Prey drive refers to the instinctive urge that some animals have to identify, target and chase down other animals as a potential source of food, and their ability to successfully finish a chase and make a kill. For animals that rely on hunting for live food to get all or some of the food that they need to survive, the prey drive is strong, innate and hard to curb, as it is an innate evolutionary trait that is hardwired into the species in question to enhance their chances of survival.
Both wolves and dogs are hunter-scavengers, and so, have strong prey drives. Virtually any dog will pursue what they see as prey if it is right in front of them and they have not been successfully trained not to – and conditioning a dog to completely ignore their own prey drive is very difficult to achieve effectively.

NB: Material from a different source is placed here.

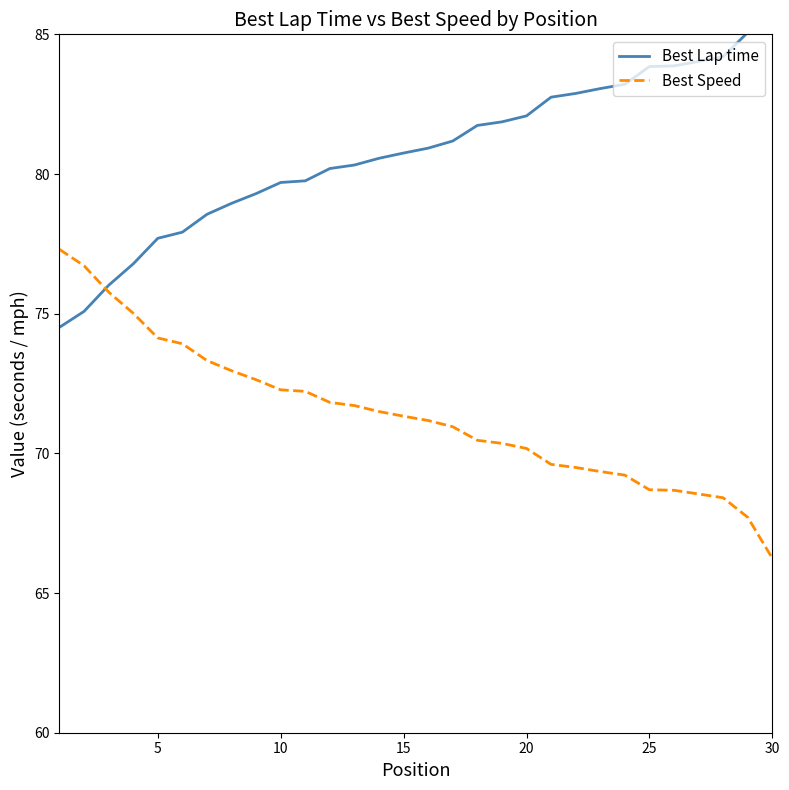

True or false: Best Lap time and Best Speed intersect in this chart.

True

However, dogs can be trained not to pursue prey, or to return when called in the middle of a chase, which is one way in which dogs and wolves differ!

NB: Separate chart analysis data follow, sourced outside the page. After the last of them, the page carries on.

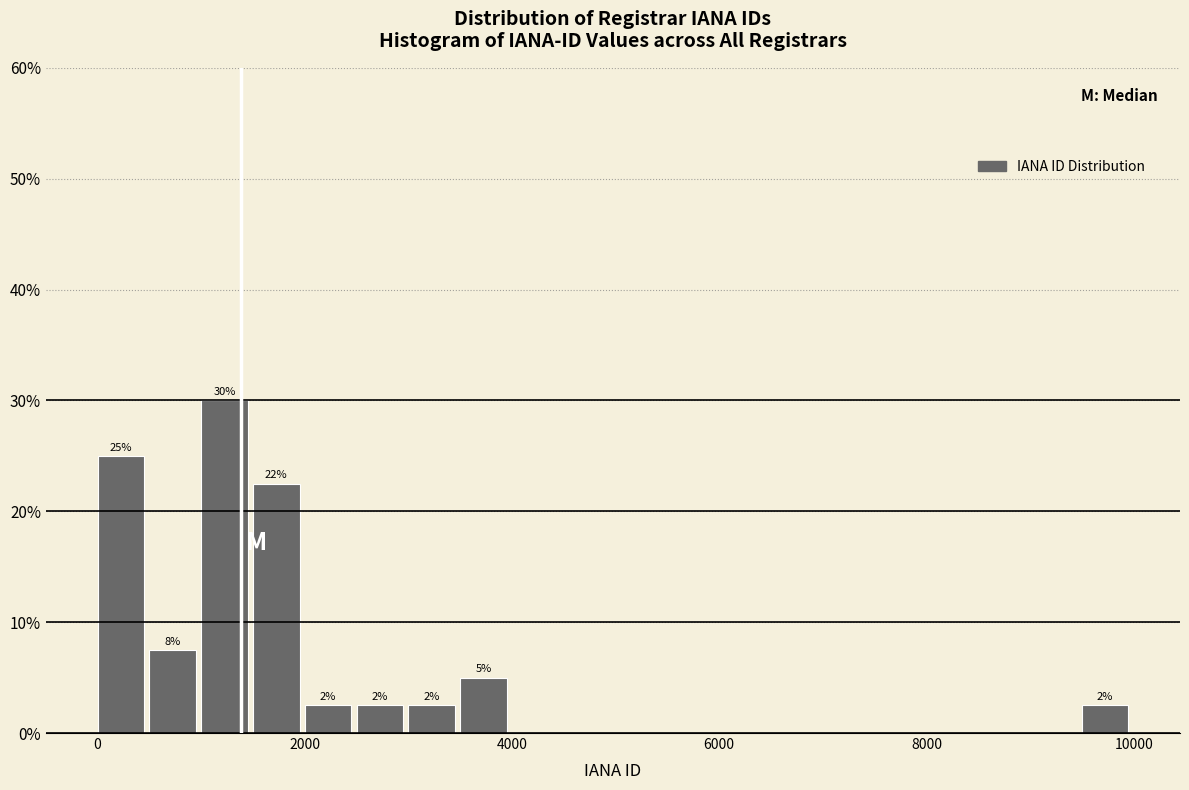

Read against the x-axis, roughly where is the centre of the tallest bar?

1200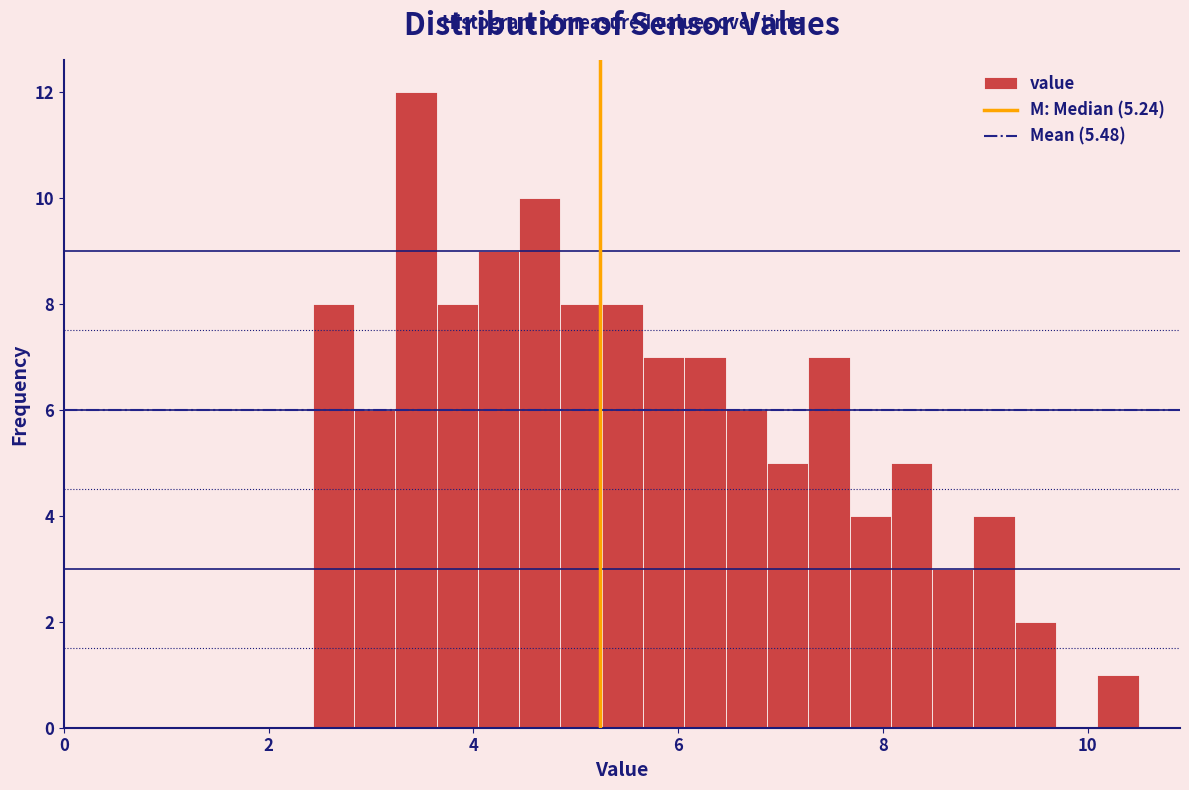

Around what value on the x-axis is the tallest bar? Give the approximate position of its centre, as read against the axis.

3.4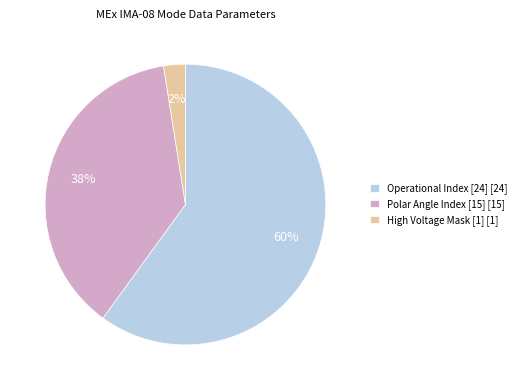

The Polar Angle Index [15] [15] slice represents 30% of the pie. True or false?

False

Both wolves and dogs are naturally highly social species, which will actively seek out the company of their own kind and form cooperative units with them. This is not only because both wolves and dogs love company, but because socialising and forming cooperatives with others helps to increase the chances of survival of every member of the pack.
A lone wolf or dog in the wild has a much lower chance of survival than a pack working together to defend their territory, find food and stay safe, and dogs and wolves that were prepared to work with others were those most likely to survive in the wild.
Today’s pet dogs actively seek companionship and playmates in the dog park just as wolves like to have company too, but dogs are much more inclusive in terms of their friend groups, whilst wolves tend to stick to broadly related pack structures and tend to be defensive against potential new members.
In order to form a cooperative or collective of wolves or dogs to increase the group’s overall chances of survival, each member of the collective needs to be prepared to work within the rules and accepted behaviours of the group, and know their role and its limitations.
Not every dog or wolf can be the alpha or pack leader, and whilst TV shows and films would often have us believe that wild wolf and dog packs see regular challengers for the alpha position and a continual stream of fights and power struggles, this is quite uncommon in reality.
When an alpha gets old or unwell enough to be able to effectively lead and protect the pack, a challenger or younger member may step up in their place – but infighting amongst the pack on a day-to-day basis only weakens the pack and compromises its chances of survival, and pack survival relies upon cooperation.
Even in the dog park, all of the different dogs that play and engage together form themselves into loose and transient pack structures, with obvious ringleaders, slowcoaches, those that aren’t the fastest but can play the longest, and those that bring something else to the table that benefits the group as a whole.
Canine socialisation isn’t just about being part of a pack and having dog friends – it is also about a willingness to work within the pack hierarchy, and follow the rules of its membership.
Wolves and wild dogs tend to stick to set territories, which they rarely stray from as long as food is available and that they proactively defend against threats.
Dogs do this as well, and usually see their home and often, garden, pathway and even the street outside as part of their territory too, and most dogs display marked territorial behaviours.
This might be as simple as barking in alert if someone approaches the home, or as complex as a dog that will actively patrol the fences and limitations of their garden to serve as a deterrent to others.
Dogs will also often defend the other dogs and people that they love from perceived threats, sometimes being hugely protective over smaller or weaker members of the family.
Lots of dogs display a range of resource gathering and guarding behaviours, such as digging holes to bury toys in, hiding bones or food for later, and eating as much food is available even well past the point of fullness when the opportunity arises.
These types of behaviours are a reflection of the evolution of both dogs and wolves to take full advantage of all of the resources that are available to them at the time, in preparation for potentially leaner times to come.
Wolves and wild dog packs often bring downed prey back to the fold to share of to feed young, and both wild species also tend to eat as much as possible at every opportunity in case food is harder to find tomorrow. Dogs do this too, even though most of our domestic dogs have never gone hungry in their lives, and never will – because this is hardwired into their brains as a result of their evolutionary survival.